WORK INSTRUCTIONS: Each line holding the word "point" must appear in the answer, copied from the entries.

[Collection entries]
+---+
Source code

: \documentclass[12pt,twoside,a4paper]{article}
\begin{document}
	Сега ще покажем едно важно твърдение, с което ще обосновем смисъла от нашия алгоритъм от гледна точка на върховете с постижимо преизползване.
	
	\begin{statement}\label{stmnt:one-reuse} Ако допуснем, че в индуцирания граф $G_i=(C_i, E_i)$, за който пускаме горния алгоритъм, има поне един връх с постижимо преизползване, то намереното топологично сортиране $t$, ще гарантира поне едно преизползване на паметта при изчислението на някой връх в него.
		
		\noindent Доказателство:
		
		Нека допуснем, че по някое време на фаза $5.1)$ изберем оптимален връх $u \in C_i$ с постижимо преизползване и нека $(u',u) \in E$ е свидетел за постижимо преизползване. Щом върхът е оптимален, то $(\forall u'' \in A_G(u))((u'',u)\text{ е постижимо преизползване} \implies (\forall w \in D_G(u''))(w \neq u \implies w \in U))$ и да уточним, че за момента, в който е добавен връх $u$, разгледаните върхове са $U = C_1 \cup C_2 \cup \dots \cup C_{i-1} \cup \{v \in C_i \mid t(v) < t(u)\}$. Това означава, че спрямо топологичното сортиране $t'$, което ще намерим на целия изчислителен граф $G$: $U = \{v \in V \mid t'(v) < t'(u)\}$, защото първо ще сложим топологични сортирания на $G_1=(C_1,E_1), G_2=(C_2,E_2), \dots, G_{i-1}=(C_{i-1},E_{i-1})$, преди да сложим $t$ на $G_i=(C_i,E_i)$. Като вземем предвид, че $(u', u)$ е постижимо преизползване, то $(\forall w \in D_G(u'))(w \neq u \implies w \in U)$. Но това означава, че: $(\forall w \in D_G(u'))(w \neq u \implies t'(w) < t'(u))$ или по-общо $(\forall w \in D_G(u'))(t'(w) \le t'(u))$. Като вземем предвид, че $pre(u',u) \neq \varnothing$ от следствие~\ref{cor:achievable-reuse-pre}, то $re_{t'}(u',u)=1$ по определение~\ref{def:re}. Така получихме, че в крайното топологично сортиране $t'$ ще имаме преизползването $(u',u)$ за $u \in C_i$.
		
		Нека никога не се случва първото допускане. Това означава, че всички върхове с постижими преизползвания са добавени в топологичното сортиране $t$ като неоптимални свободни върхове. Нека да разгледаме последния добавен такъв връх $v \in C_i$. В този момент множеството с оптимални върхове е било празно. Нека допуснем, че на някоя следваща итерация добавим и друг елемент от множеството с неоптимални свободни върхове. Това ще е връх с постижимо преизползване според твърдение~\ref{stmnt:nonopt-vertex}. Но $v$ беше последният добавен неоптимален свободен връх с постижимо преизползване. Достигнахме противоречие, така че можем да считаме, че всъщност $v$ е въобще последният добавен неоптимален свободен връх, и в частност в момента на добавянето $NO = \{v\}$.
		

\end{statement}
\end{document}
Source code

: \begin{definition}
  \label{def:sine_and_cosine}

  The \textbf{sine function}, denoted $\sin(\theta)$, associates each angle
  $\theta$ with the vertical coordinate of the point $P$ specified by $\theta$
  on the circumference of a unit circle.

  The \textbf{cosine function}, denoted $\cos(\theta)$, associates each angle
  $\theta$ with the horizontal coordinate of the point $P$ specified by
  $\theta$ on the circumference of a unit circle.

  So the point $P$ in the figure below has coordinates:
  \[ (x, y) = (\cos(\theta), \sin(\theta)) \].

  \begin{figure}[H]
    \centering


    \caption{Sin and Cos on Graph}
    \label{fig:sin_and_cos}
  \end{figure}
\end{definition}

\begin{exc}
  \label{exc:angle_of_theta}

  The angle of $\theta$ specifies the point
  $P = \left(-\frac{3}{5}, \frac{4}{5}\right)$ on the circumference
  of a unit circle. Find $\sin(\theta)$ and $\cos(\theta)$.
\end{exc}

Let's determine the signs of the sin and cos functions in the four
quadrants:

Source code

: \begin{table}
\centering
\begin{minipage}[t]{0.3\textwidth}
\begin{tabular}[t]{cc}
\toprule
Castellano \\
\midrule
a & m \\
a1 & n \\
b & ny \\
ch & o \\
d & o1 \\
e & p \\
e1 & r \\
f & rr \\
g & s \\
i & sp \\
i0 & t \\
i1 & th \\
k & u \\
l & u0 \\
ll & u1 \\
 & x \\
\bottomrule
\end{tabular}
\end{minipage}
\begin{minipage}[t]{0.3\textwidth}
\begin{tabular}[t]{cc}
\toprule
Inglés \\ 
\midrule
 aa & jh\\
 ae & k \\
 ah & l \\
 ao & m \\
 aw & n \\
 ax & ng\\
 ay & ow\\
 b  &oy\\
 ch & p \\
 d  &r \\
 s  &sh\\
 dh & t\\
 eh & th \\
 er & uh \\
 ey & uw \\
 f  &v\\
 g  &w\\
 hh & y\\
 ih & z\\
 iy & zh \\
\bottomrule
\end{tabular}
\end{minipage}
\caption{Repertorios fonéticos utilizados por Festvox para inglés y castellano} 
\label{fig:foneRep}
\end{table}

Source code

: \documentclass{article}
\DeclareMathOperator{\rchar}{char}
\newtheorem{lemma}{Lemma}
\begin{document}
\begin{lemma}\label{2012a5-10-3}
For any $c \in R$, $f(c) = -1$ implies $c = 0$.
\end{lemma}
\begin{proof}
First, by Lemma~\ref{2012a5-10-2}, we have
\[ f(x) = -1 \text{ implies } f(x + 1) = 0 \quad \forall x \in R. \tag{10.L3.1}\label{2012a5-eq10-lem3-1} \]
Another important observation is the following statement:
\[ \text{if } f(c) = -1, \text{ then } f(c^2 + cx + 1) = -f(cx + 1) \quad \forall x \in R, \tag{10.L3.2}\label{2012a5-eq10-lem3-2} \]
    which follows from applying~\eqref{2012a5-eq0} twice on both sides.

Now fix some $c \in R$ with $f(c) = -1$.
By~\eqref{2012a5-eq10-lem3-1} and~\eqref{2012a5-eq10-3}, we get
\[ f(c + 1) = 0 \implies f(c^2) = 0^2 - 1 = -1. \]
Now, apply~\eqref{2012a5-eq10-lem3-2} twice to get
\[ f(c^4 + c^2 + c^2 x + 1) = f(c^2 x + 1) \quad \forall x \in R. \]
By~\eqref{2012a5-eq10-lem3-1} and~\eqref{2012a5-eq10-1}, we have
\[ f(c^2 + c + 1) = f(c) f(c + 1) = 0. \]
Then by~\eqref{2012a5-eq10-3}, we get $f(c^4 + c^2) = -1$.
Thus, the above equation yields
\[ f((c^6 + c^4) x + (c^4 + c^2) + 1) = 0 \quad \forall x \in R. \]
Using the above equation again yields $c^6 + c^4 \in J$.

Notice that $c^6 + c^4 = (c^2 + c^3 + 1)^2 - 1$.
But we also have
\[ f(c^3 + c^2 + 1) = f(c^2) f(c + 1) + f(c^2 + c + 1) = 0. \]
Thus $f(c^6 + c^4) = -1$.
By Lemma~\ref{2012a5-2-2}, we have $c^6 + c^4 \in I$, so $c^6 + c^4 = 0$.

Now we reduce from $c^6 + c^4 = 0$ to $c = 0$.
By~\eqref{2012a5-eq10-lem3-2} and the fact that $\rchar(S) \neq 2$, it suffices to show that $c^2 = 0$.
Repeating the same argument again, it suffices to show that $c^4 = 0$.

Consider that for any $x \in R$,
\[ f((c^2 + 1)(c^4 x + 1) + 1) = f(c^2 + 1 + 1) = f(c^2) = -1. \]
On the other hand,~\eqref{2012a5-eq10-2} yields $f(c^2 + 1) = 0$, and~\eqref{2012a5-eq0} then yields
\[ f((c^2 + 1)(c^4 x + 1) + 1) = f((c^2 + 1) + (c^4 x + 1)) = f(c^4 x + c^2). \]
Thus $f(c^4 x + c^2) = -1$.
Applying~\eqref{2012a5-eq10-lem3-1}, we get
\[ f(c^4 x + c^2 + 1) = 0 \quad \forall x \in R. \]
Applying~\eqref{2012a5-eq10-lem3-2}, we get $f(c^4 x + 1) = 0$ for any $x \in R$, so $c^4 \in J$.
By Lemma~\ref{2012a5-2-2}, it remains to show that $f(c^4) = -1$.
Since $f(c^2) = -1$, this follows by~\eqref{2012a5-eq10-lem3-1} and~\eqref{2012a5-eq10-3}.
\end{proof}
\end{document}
+---+
RESPONSE:
  $\theta$ with the vertical coordinate of the point $P$ specified by $\theta$
  $\theta$ with the horizontal coordinate of the point $P$ specified by
  So the point $P$ in the figure below has coordinates:
  The angle of $\theta$ specifies the point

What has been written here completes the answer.